Initiiert hat das „Lichtermeer“ ein Bündnis aus den Organisationen Campact, Eltern gegen rechts und Fridays for Future. Sie wollen damit „in dunklen Zeiten“, rund einen Monat vor der Bundestagswahl, ein Signal an demokratische Parteien senden, heißt es im Aufruf.
Lauter Jubel hallt über den Platz. Es ist ein bunter Protest. Viele haben selbstgebastelte Schilder mitgebracht, auf denen Sprüche wie „Hilfe, Deutschland hat Demenz“, „AfD, halts Maul!“ oder „Größte Redflag, wer die AfD wählt“ zu lesen sind. „Wir fordern alle demokratischen Parteien dazu auf, Haltung zu zeigen“, ruft Luisa Neubauer von Fridays For Future in die Menge.

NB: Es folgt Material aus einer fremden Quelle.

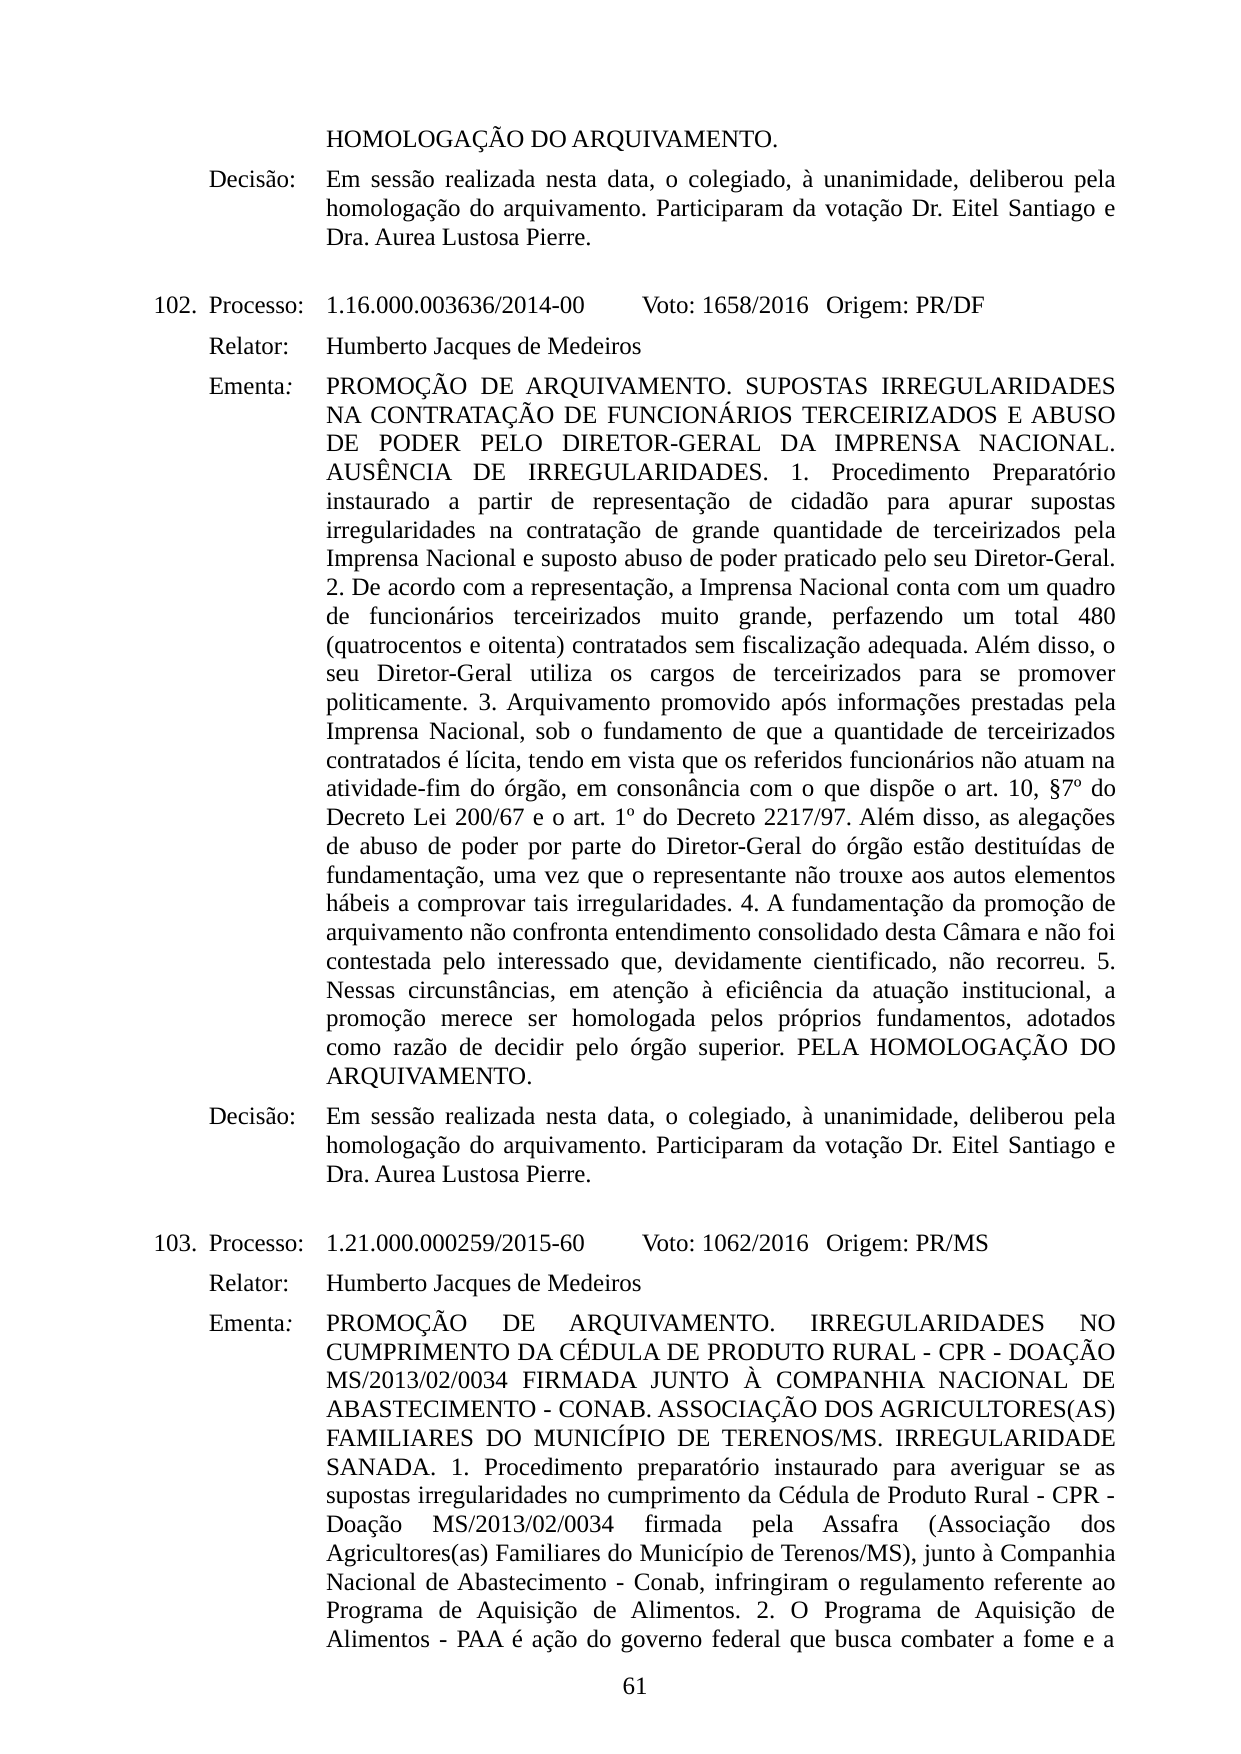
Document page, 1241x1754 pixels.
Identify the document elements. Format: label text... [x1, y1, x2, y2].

table_cell Relator: [203, 1262, 320, 1302]
table_cell PROMOÇÃO DE ARQUIVAMENTO. SUPOSTAS IRREGULARIDADES NA CONTRATAÇÃO DE FUNCIONÁRIOS TERCEIRIZADOS E ABUSO DE PODER PELO DIRETOR-GERAL DA IMPRENSA NACIONAL. AUSÊNCIA DE IRREGULARIDADES. 1. Procedimento Preparatório instaurado a partir de representação de cidadão para apurar supostas irregularidades na contratação de grande quantidade de terceirizados pela Imprensa Nacional e suposto abuso de poder praticado pelo seu Diretor-Geral. 2. De acordo com a representação, a Imprensa Nacional conta com um quadro de funcionários terceirizados muito grande, perfazendo um total 480 (quatrocentos e oitenta) contratados sem fiscalização adequada. Além disso, o seu Diretor-Geral utiliza os cargos de terceirizados para se promover politicamente. 3. Arquivamento promovido após informações prestadas pela Imprensa Nacional, sob o fundamento de que a quantidade de terceirizados contratados é lícita, tendo em vista que os referidos funcionários não atuam na atividade-fim do órgão, em consonância com o que dispõe o art. 10, §7º do Decreto Lei 200/67 e o art. 1º do Decreto 2217/97. Além disso, as alegações de abuso de poder por parte do Diretor-Geral do órgão estão destituídas de fundamentação, uma vez que o representante não trouxe aos autos elementos hábeis a comprovar tais irregularidades. 4. A fundamentação da promoção de arquivamento não confronta entendimento consolidado desta Câmara e não foi contestada pelo interessado que, devidamente cientificado, não recorreu. 5. Nessas circunstâncias, em atenção à eficiência da atuação institucional, a promoção merece ser homologada pelos próprios fundamentos, adotados como razão de decidir pelo órgão superior. PELA HOMOLOGAÇÃO DO ARQUIVAMENTO. [320, 365, 1122, 1095]
table_cell [203, 118, 320, 158]
table_header Voto: 1062/2016 [636, 1222, 820, 1262]
table_header 1.16.000.003636/2014-00 [320, 285, 636, 325]
table_cell Ementa: [203, 365, 320, 1095]
table_header 1.21.000.000259/2015-60 [320, 1222, 636, 1262]
table_cell Decisão: [203, 158, 320, 256]
table_cell [148, 365, 203, 1095]
table_cell Humberto Jacques de Medeiros [320, 325, 1122, 365]
table_header Origem: PR/DF [820, 285, 1122, 325]
table_header 102. [148, 285, 203, 325]
table_cell Em sessão realizada nesta data, o colegiado, à unanimidade, deliberou pela homologação do arquivamento. Participaram da votação Dr. Eitel Santiago e Dra. Aurea Lustosa Pierre. [320, 158, 1122, 256]
table_cell [148, 158, 203, 256]
table_cell [148, 1095, 203, 1193]
table_cell Ementa: [203, 1302, 320, 1659]
table_cell HOMOLOGAÇÃO DO ARQUIVAMENTO. [320, 118, 1122, 158]
table_cell Decisão: [203, 1095, 320, 1193]
table_header Processo: [203, 285, 320, 325]
table_header Processo: [203, 1222, 320, 1262]
table_cell Em sessão realizada nesta data, o colegiado, à unanimidade, deliberou pela homologação do arquivamento. Participaram da votação Dr. Eitel Santiago e Dra. Aurea Lustosa Pierre. [320, 1095, 1122, 1193]
table_cell [148, 1262, 203, 1302]
table_cell [148, 1302, 203, 1659]
table_cell [148, 118, 203, 158]
table_cell PROMOÇÃO DE ARQUIVAMENTO. IRREGULARIDADES NO CUMPRIMENTO DA CÉDULA DE PRODUTO RURAL - CPR - DOAÇÃO MS/2013/02/0034 FIRMADA JUNTO À COMPANHIA NACIONAL DE ABASTECIMENTO - CONAB. ASSOCIAÇÃO DOS AGRICULTORES(AS) FAMILIARES DO MUNICÍPIO DE TERENOS/MS. IRREGULARIDADE SANADA. 1. Procedimento preparatório instaurado para averiguar se as supostas irregularidades no cumprimento da Cédula de Produto Rural - CPR - Doação MS/2013/02/0034 firmada pela Assafra (Associação dos Agricultores(as) Familiares do Município de Terenos/MS), junto à Companhia Nacional de Abastecimento - Conab, infringiram o regulamento referente ao Programa de Aquisição de Alimentos. 2. O Programa de Aquisição de Alimentos - PAA é ação do governo federal que busca combater a fome e a [320, 1302, 1122, 1659]
table_header Voto: 1658/2016 [636, 285, 820, 325]
table_header Origem: PR/MS [820, 1222, 1122, 1262]
table_cell Humberto Jacques de Medeiros [320, 1262, 1122, 1302]
table_cell [148, 325, 203, 365]
table_cell Relator: [203, 325, 320, 365]
table_header 103. [148, 1222, 203, 1262]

Was es jetzt brauche, seien eine wehrhafte Demokratie und eine stabile Brandmauer, appelliert Christoph Bautz von der Kampagnen-Plattform Campact. „Wenn Friedrich Merz in den kommenden Tagen gezielt gemeinsame Mehrheiten mit der AfD sucht, werden wir nächste Woche wieder hier sein“, so Bautz. Die zukünftige Regierung müsse verfassungsfeindliche Strukturen verbieten und Demokratieinitiativen umfassender unterstützen. Zudem dürften demokratische Parteien „die Narrative und Forderungen der Rechtsextremen“ nicht übernehmen, so Bautz weiter.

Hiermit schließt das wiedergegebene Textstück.